▶ **Work to complete**:
In the records that follow, show each line where the word "github" is present.

▶ **Data to process**:

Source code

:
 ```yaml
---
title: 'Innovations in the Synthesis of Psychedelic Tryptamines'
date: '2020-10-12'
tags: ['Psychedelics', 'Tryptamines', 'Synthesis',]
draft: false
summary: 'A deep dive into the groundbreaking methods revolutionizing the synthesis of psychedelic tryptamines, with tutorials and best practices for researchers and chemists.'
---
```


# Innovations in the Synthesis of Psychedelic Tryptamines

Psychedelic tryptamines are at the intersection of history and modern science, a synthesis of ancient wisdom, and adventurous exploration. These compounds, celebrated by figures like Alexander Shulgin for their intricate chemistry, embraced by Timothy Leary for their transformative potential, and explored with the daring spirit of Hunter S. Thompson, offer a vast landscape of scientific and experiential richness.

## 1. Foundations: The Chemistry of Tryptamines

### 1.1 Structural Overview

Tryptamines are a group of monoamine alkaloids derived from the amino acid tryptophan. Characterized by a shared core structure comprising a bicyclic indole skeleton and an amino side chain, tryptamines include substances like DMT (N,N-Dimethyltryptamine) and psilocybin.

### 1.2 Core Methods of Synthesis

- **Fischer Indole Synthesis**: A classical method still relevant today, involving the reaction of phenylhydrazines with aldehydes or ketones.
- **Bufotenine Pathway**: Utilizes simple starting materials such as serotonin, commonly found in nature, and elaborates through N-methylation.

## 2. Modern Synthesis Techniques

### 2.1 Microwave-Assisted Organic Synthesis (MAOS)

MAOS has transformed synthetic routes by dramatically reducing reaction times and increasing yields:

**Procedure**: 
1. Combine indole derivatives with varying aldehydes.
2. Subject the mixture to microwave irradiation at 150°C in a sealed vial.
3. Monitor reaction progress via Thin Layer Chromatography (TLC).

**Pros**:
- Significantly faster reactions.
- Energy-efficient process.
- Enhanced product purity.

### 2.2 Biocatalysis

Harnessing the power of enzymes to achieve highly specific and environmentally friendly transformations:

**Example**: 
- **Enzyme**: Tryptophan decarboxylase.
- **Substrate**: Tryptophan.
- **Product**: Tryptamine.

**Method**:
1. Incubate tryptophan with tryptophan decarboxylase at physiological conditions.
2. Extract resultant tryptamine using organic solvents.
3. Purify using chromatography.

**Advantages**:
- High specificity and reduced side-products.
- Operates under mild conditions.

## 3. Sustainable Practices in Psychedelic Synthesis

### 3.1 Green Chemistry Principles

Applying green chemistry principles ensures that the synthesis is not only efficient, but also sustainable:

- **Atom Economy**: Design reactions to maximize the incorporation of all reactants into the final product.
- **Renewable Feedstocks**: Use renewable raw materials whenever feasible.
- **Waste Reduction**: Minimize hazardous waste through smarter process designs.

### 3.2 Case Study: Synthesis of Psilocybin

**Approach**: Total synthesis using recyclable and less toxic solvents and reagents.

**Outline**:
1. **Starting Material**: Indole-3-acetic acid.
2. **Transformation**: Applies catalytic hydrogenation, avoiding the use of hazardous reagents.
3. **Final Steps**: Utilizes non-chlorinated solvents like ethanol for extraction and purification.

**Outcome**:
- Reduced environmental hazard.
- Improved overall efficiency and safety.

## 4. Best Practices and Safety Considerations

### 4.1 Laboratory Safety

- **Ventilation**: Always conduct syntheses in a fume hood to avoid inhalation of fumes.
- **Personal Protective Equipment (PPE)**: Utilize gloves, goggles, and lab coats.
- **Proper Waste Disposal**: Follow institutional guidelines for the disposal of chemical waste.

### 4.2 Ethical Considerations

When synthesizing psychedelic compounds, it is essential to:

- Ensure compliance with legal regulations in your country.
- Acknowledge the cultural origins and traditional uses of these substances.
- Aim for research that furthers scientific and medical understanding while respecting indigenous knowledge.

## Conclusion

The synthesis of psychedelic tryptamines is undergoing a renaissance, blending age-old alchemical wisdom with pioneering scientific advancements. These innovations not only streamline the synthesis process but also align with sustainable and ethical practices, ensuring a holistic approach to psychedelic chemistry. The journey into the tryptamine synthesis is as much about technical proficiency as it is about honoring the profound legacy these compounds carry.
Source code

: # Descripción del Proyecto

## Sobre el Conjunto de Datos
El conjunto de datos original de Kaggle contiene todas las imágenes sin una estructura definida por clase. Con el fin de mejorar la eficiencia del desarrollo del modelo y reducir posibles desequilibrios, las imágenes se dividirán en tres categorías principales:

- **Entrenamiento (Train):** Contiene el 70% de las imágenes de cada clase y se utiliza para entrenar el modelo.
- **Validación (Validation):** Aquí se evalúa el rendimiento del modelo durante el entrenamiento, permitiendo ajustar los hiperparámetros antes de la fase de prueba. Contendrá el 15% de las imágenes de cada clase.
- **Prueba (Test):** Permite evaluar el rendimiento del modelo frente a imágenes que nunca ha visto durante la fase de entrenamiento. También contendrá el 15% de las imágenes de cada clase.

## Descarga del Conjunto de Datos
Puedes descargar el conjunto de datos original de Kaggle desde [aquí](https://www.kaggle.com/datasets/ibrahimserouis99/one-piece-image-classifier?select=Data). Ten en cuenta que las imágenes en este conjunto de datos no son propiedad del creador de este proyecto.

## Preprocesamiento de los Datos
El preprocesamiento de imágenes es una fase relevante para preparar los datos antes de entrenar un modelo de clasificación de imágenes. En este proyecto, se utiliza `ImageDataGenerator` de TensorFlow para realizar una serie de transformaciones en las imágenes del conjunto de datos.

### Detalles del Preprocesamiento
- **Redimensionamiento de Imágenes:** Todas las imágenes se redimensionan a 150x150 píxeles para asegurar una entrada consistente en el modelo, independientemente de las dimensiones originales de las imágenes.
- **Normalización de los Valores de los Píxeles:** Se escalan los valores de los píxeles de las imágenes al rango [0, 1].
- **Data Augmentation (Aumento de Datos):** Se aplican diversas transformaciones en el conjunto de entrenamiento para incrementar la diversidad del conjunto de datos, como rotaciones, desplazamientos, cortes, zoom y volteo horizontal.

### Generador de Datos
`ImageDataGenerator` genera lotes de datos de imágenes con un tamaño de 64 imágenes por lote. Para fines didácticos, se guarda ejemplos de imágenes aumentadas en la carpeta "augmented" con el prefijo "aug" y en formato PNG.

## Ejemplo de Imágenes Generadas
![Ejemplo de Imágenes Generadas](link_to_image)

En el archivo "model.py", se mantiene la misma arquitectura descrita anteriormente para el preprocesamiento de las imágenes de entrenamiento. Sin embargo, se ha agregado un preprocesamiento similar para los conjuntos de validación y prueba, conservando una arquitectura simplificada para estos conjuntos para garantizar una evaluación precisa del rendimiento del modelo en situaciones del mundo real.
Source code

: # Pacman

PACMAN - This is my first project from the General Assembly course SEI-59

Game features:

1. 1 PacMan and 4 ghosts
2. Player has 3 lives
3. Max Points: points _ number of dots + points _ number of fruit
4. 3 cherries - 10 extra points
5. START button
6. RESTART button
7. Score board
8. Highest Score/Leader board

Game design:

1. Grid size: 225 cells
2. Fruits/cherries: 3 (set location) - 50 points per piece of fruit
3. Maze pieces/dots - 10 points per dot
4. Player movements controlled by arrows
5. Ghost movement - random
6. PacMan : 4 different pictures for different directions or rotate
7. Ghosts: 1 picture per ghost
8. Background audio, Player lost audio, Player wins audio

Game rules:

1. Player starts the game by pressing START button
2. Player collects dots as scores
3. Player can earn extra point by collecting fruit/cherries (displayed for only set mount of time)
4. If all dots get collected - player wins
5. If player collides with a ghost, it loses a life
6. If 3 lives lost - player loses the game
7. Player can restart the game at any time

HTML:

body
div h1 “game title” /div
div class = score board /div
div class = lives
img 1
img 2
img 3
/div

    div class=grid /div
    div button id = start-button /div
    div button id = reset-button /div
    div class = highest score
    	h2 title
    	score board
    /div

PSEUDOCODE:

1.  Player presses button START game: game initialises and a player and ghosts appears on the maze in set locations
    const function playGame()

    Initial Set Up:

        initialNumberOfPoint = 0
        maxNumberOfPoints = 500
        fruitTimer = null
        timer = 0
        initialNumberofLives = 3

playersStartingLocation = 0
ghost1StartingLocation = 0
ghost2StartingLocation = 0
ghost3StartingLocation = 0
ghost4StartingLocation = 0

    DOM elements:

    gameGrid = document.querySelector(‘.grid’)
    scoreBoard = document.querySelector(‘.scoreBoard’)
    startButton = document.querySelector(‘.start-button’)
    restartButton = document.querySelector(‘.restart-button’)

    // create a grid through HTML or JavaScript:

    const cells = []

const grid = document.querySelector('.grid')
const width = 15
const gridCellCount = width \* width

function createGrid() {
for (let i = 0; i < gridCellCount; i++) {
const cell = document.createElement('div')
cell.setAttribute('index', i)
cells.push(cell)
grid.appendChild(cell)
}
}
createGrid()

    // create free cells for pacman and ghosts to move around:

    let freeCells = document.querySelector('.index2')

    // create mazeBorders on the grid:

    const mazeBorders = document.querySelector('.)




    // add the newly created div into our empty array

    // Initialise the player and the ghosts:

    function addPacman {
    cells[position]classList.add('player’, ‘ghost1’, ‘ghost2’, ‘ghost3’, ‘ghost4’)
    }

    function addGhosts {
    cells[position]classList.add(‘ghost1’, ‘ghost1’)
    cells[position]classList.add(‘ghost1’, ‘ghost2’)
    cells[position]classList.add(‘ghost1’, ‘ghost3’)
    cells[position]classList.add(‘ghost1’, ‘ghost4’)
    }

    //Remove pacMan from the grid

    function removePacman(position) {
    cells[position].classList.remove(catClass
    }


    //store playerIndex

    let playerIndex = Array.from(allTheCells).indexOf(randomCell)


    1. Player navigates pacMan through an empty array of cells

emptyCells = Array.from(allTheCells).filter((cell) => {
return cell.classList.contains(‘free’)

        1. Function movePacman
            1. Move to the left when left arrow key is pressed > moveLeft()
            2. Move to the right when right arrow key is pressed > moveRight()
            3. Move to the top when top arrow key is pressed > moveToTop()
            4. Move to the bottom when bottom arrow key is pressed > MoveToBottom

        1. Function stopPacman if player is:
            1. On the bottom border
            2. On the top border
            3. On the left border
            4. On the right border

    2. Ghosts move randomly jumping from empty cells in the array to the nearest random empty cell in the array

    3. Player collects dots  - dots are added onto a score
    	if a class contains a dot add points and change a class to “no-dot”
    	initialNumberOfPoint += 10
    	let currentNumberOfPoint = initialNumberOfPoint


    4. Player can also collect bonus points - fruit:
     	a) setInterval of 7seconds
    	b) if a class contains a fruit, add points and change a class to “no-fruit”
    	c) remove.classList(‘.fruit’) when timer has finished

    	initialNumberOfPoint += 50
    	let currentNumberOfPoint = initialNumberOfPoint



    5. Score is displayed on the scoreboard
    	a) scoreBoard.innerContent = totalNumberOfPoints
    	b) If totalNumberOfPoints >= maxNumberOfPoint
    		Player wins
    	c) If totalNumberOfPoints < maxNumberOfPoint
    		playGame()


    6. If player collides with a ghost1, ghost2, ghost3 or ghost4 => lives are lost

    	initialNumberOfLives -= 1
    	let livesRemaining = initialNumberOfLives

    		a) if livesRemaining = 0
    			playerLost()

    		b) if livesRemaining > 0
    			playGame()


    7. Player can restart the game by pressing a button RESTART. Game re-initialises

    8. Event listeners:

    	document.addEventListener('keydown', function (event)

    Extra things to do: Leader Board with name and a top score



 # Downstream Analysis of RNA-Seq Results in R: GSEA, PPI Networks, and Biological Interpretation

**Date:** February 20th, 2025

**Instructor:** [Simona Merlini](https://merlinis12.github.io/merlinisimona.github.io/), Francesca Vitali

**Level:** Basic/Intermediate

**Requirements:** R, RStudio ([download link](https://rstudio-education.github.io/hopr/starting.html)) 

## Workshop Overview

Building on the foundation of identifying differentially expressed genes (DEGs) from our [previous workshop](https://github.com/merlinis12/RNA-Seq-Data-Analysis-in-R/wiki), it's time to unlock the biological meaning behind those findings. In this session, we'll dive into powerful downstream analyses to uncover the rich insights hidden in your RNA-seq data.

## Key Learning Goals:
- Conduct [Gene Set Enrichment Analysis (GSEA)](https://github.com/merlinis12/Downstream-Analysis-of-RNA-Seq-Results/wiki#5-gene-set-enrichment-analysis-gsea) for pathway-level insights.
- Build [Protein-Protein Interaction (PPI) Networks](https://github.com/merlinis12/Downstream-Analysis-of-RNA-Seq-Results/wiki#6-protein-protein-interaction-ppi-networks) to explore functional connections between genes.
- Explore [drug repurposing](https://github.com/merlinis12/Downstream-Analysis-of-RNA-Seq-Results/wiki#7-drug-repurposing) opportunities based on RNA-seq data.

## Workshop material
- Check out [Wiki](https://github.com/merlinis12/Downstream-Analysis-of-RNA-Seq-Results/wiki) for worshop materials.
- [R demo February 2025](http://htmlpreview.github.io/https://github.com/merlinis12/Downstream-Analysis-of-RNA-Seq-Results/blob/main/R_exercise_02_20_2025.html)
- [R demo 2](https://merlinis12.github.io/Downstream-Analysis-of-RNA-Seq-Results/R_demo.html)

▶ **Solution for this problem**:
**Instructor:** [Simona Merlini](https://merlinis12.github.io/merlinisimona.github.io/), Francesca Vitali
**Requirements:** R, RStudio ([download link](https://rstudio-education.github.io/hopr/starting.html)) 
Building on the foundation of identifying differentially expressed genes (DEGs) from our [previous workshop](https://github.com/merlinis12/RNA-Seq-Data-Analysis-in-R/wiki), it's time to unlock the biological meaning behind those findings. In this session, we'll dive into powerful downstream analyses to uncover the rich insights hidden in your RNA-seq data.
- Conduct [Gene Set Enrichment Analysis (GSEA)](https://github.com/merlinis12/Downstream-Analysis-of-RNA-Seq-Results/wiki#5-gene-set-enrichment-analysis-gsea) for pathway-level insights.
- Build [Protein-Protein Interaction (PPI) Networks](https://github.com/merlinis12/Downstream-Analysis-of-RNA-Seq-Results/wiki#6-protein-protein-interaction-ppi-networks) to explore functional connections between genes.
- Explore [drug repurposing](https://github.com/merlinis12/Downstream-Analysis-of-RNA-Seq-Results/wiki#7-drug-repurposing) opportunities based on RNA-seq data.
- Check out [Wiki](https://github.com/merlinis12/Downstream-Analysis-of-RNA-Seq-Results/wiki) for worshop materials.
- [R demo February 2025](http://htmlpreview.github.io/https://github.com/merlinis12/Downstream-Analysis-of-RNA-Seq-Results/blob/main/R_exercise_02_20_2025.html)
- [R demo 2](https://merlinis12.github.io/Downstream-Analysis-of-RNA-Seq-Results/R_demo.html)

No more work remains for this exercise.